Netanyahu semble se trouver dans une impasse stratégique. Une nouvelle opération terrestre limitée entraînerait des tirs de roquettes supplémentaires sur le nord d’Israël, tout en admettant implicitement que ce cessez-le-feu était une erreur.
Quant à une invasion totale visant à démanteler la force militaire du Hezbollah, elle semble improbable. Après 14 mois de combats, Tsahal est épuisée : ses réservistes en sont à leur quatrième rotation, et les stocks de munitions sont bas. Une telle opération impliquerait une guerre longue et complexe, menée dans des conditions loin d’être idéales.
Dans ce contexte, une version améliorée de la résolution 1701 du Conseil de sécurité des Nations unies était probablement le meilleur résultat qu’Israël pouvait espérer après son intervention militaire au Liban.
Tsahal n’a pas cherché à détruire complètement l’organisation militaire du Hezbollah, mais s’est concentrée sur son infrastructure dans des villages frontaliers, pour la plupart évacués.

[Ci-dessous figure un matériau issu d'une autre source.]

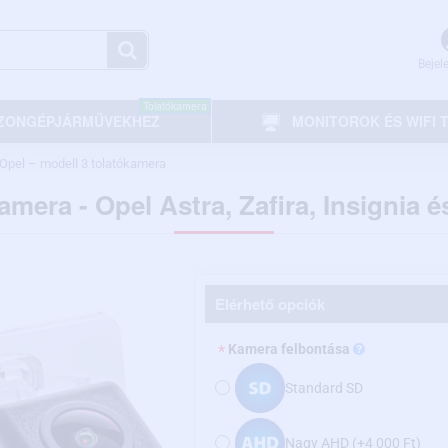
Bejel
Tolatókamera
ZONGÉPJÁRMŰVEKHEZ
MONITOROK ÉS WIFI
Opel – modell 3 tolatókamera
amera - Opel Astra, Zafira, Insignia 
Elérhető opciók
Kamera felbontása
Standard SD
Nagy AHD
(+4 000 Ft)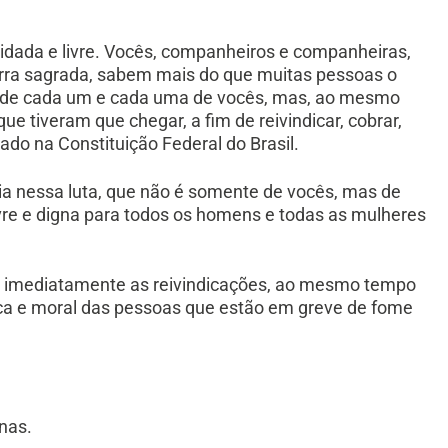
uidada e livre. Vocês, companheiros e companheiras,
erra sagrada, sabem mais do que muitas pessoas o
 de cada um e cada uma de vocês, mas, ao mesmo
 tiveram que chegar, a fim de reivindicar, cobrar,
rado na Constituição Federal do Brasil.
ria nessa luta, que não é somente de vocês, mas de
ivre e digna para todos os homens e todas as mulheres
da imediatamente as reivindicações, ao mesmo tempo
ica e moral das pessoas que estão em greve de fome
nas.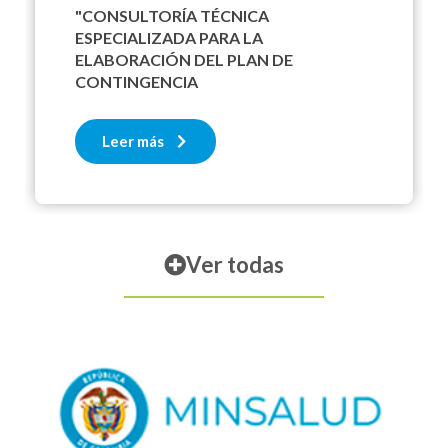
"CONSULTORÍA TÉCNICA
ESPECIALIZADA PARA LA
ELABORACIÓN DEL PLAN DE
CONTINGENCIA
Leer más
Ver todas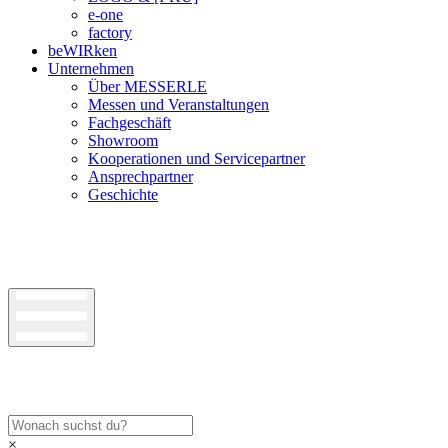
e-one
factory
beWIRken
Unternehmen
Über MESSERLE
Messen und Veranstaltungen
Fachgeschäft
Showroom
Kooperationen und Servicepartner
Ansprechpartner
Geschichte
×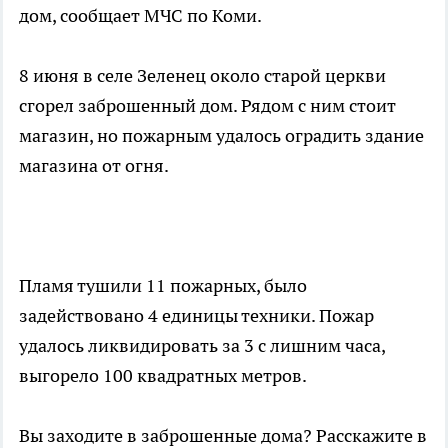
дом, сообщает МЧС по Коми.
8 июня в селе Зеленец около старой церкви
сгорел заброшенный дом. Рядом с ним стоит
магазин, но пожарным удалось оградить здание
магазина от огня.
Пламя тушили 11 пожарных, было
задействовано 4 единицы техники. Пожар
удалось ликвидировать за 3 с лишним часа,
выгорело 100 квадратных метров.
Вы заходите в заброшенные дома? Расскажите в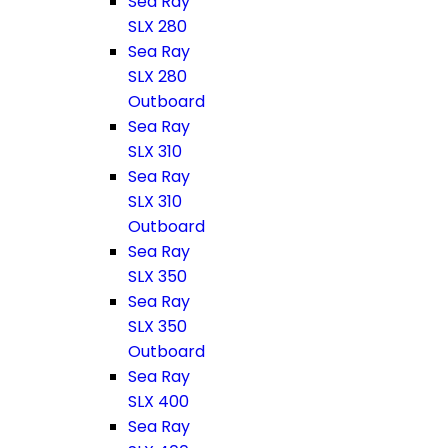
Sea Ray
SLX 280
Sea Ray
SLX 280
Outboard
Sea Ray
SLX 310
Sea Ray
SLX 310
Outboard
Sea Ray
SLX 350
Sea Ray
SLX 350
Outboard
Sea Ray
SLX 400
Sea Ray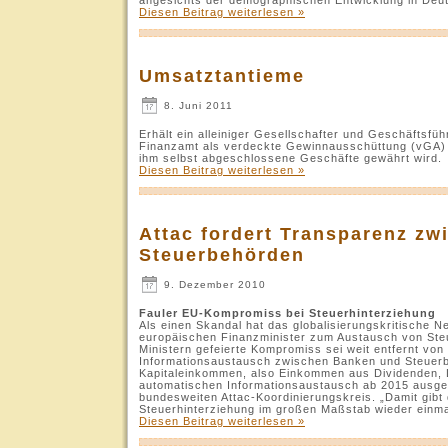
Diesen Beitrag weiterlesen »
Umsatztantieme
8. Juni 2011
Erhält ein alleiniger Gesellschafter und Geschäftsf
Finanzamt als verdeckte Gewinnausschüttung (vGA) qu
ihm selbst abgeschlossene Geschäfte gewährt wird.
Diesen Beitrag weiterlesen »
Attac fordert Transparenz z
Steuerbehörden
9. Dezember 2010
Fauler EU-Kompromiss bei Steuerhinterziehung
Als einen Skandal hat das globalisierungskritische 
europäischen Finanzminister zum Austausch von Steue
Ministern gefeierte Kompromiss sei weit entfernt vo
Informationsaustausch zwischen Banken und Steuerbe
Kapitaleinkommen, also Einkommen aus Dividenden, 
automatischen Informationsaustausch ab 2015 ausge
bundesweiten Attac-Koordinierungskreis. „Damit gibt
Steuerhinterziehung im großen Maßstab wieder einma
Diesen Beitrag weiterlesen »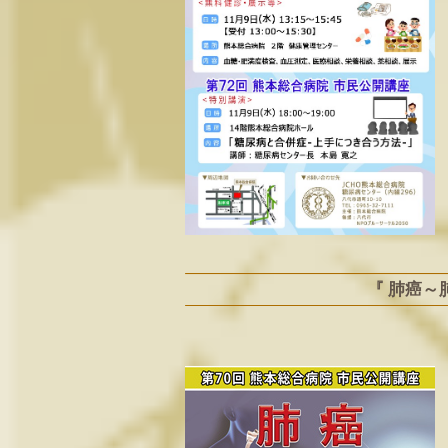
『 肺癌～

Les frappes aériennes à Beyrouth et ailleurs au Liban ont permis de détruire des stocks de roquettes et d’éliminer des commandants de haut rang, mais une grande partie de l’armée du Hezbollah reste intacte. Le groupe conserve une grande partie de ses combattants, un système de commandement et de contrôle réduit mais toujours opérationnel, ainsi qu’une partie importante de son équipement.
La balance de la dissuasion a clairement penché en faveur d’Israël ; autrement, le Hezbollah n’aurait jamais accepté le cessez-le-feu. Mais le Hezbollah reste un adversaire redoutable et s’efforce déjà de rétablir l’équilibre stratégique.